BEGIN Material for this exercise

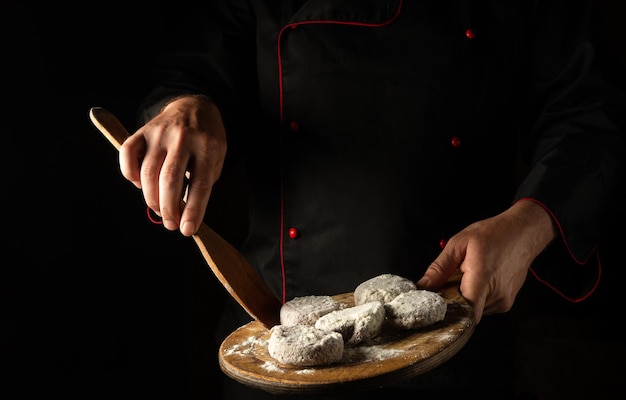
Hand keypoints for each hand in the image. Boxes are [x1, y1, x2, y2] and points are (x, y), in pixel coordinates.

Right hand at [119, 95, 226, 235]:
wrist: (194, 106)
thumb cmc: (206, 140)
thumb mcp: (216, 159)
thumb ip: (202, 183)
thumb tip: (185, 215)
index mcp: (207, 146)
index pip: (200, 184)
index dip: (193, 211)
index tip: (187, 230)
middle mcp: (183, 138)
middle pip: (170, 179)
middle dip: (168, 208)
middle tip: (171, 224)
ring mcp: (160, 133)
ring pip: (148, 171)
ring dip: (151, 198)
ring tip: (159, 209)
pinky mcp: (143, 131)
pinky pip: (127, 154)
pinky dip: (130, 174)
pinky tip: (140, 185)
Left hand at [417, 200, 555, 323]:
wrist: (523, 233)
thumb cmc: (493, 234)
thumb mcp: (459, 243)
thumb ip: (440, 267)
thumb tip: (423, 286)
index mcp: (482, 279)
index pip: (465, 313)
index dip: (448, 313)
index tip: (435, 307)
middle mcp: (496, 295)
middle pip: (466, 311)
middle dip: (453, 301)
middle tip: (448, 283)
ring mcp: (504, 301)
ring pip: (474, 310)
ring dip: (465, 298)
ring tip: (465, 278)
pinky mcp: (507, 303)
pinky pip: (484, 306)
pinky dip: (476, 297)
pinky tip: (476, 280)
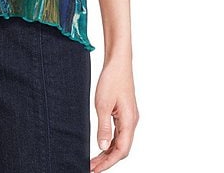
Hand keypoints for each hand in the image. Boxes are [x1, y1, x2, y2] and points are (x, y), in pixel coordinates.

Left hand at [89, 57, 139, 171]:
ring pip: (121, 141)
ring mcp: (129, 117)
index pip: (121, 150)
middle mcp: (132, 121)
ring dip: (108, 152)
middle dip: (107, 160)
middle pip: (122, 149)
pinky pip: (119, 132)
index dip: (108, 163)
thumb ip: (103, 127)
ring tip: (94, 159)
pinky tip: (102, 144)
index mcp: (129, 121)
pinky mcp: (125, 112)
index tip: (95, 169)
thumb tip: (103, 146)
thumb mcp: (103, 104)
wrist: (118, 62)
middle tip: (91, 167)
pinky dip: (111, 141)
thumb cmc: (112, 79)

END Material for this exercise

Your assignment: Each record above must be retyped exactly, minus its pictures.

Task result:
Hand keypoints for each hand in the image. Boxes are [x1, y1, x2, y2] and points are (x, y), in pixel coordinates.

Right hand at [119, 95, 226, 235]:
wrist: (194, 106)
thumb cmc: (206, 140)
thumb mcp: (216, 159)
thumb ip: (202, 183)
thumb tip: (185, 215)
index mcp: (207, 146)
index pip: (200, 184)
index dip: (193, 211)
index tip: (187, 230)
middle mcp: (183, 138)
middle pip: (170, 179)
middle dip: (168, 208)
middle tip: (171, 224)
ring mcp: (160, 133)
ring pip: (148, 171)
ring dip: (151, 198)
ring tip: (159, 209)
pinky mcp: (143, 131)
pinky pip: (127, 154)
pinky dip: (130, 174)
pinky tip: (140, 185)
Left hand at [417, 200, 555, 323]:
wrist: (523, 233)
thumb cmc: (493, 234)
thumb mcp: (459, 243)
thumb ip: (440, 267)
thumb tip: (423, 286)
index mcp: (482, 279)
index pip: (465, 313)
index dip: (448, 313)
index tip: (435, 307)
middle mcp: (496, 295)
middle pip: (466, 311)
middle dip: (453, 301)
middle tip: (448, 283)
ring mcp: (504, 301)
ring pip: (474, 310)
ring dip: (465, 298)
ring tip: (465, 278)
pinky mcp: (507, 303)
pinky pip: (484, 306)
pinky dip: (476, 297)
pinky tip: (476, 280)
Hand keypoints for each hand in the image. Boxes are [x1, y1, x2, y2] and points are (x, y), in pixel coordinates.

Left hand at [89, 57, 139, 171]:
ring pip: (121, 141)
ring mcp: (129, 117)
index pip: (121, 150)
middle mcp: (132, 121)
ring dip: (108, 152)
middle dip: (107, 160)
middle pip: (122, 149)
pinky pip: (119, 132)
index dip: (108, 163)
thumb ip: (103, 127)
ring tip: (94, 159)
pinky tip: (102, 144)
index mcp: (129, 121)
pinky mcp: (125, 112)
index tip: (95, 169)
thumb tip: (103, 146)
thumb mcp: (103, 104)
wrist: (118, 62)
middle tip: (91, 167)
pinky dip: (111, 141)
thumb cmc: (112, 79)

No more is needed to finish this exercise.